Based on the problems, clients should be considering:

1. A training program regarding contractor injuries, how to respond, what information is required at the time of the accident and who to contact for assistance.

2. When a potential claim arises (a contractor is  injured), following  these steps:
 
 • Investigate circumstances and obtain any witness statements regarding circumstances 
 
 • Stay in contact with the injured party’s employer to monitor progress and likelihood of recovery claim – after all, you are in a contractual relationship, so they should be able to share this kind of information with you.
 
 • If the Injury leads to more than 2 weeks lost time, step up the investigation to include an external expert - as your prospects of getting a claim made against you increases significantly with an increase in lost time at work. So you need detailed information on circumstances and who was at fault so if a claim does arise you have better information than the workers comp insurer. 
 
 • Keep internal comments on fault and liability to the phone not email – this may impact incident report format. Note that what we are trying to establish is whether we can resist any potential claim and to do that we need to show we were not at fault. 
 
 • Keep OHS and liability strategy coordinated.
 
 • Ensure all contractors are aware of and understand house rules and there is evidence that they have successfully undertaken an induction programme.  
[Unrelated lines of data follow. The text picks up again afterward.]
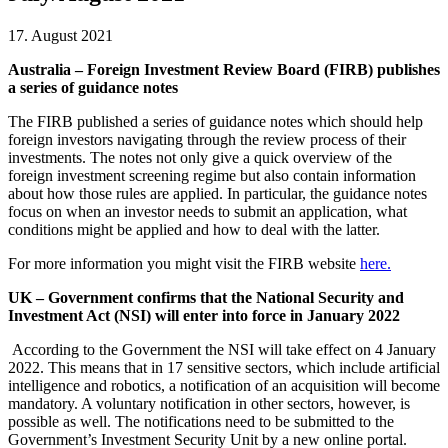
17. August 2021
Australia – Foreign Investment Review Board (FIRB) publishes
a series of guidance notes
The FIRB published a series of guidance notes which should help
foreign investors navigating through the review process of their
investments. The notes not only give a quick overview of the
foreign investment screening regime but also contain information
about how those rules are applied. In particular, the guidance notes
focus on when an investor needs to submit an application, what
conditions might be applied and how to deal with the latter.
For more information you might visit the FIRB website
here.
UK – Government confirms that the National Security and
Investment Act (NSI) will enter into force in January 2022
According to the Government the NSI will take effect on 4 January
2022. This means that in 17 sensitive sectors, which include artificial
intelligence and robotics, a notification of an acquisition will become
mandatory. A voluntary notification in other sectors, however, is
possible as well. The notifications need to be submitted to the
Government’s Investment Security Unit by a new online portal.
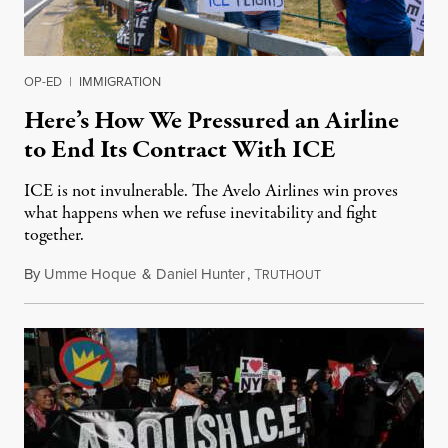
OP-ED
|
IMMIGRATION
Here’s How We Pressured an Airline
to End Its Contract With ICE
ICE is not invulnerable. The Avelo Airlines win proves
what happens when we refuse inevitability and fight
together.
By
Umme Hoque
&
Daniel Hunter
,
T
January 14, 2026
RUTHOUT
For insurers, we can expect that as claims continue to increase, they will be asking more questions around the level of contract labour you employ, and they will be trying to either increase self-insured retentions or charge premium more akin to workers compensation rates for contract labour.

Conclusion

Public liability claims costs are increasing and some of the most significant claims are in workers compensation recovery actions.     Clearly the insured population out there needs a better understanding of how these claims arise and how to protect against them. Without that, we expect premiums and deductibles for this exposure to rise and for this area to be a focus of insurers in future.